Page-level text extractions
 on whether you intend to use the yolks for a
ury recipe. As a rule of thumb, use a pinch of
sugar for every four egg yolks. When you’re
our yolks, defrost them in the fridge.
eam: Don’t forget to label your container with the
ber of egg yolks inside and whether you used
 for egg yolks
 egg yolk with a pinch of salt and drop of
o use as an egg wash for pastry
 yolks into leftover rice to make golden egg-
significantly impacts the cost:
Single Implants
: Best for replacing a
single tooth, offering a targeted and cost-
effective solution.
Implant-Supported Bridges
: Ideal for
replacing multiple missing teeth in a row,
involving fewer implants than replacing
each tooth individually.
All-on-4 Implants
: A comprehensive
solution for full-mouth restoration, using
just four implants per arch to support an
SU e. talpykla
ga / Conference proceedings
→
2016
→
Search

Work item –
Print the line with "involving fewer implants than replacing" and every line after it in the entries above, exactly as written. Leave out all other lines.

Problem solution –
involving fewer implants than replacing
each tooth individually.
All-on-4 Implants
: A comprehensive
solution for full-mouth restoration, using
just four implants per arch to support an
SU e. talpykla
ga / Conference proceedings
→
2016
→
Search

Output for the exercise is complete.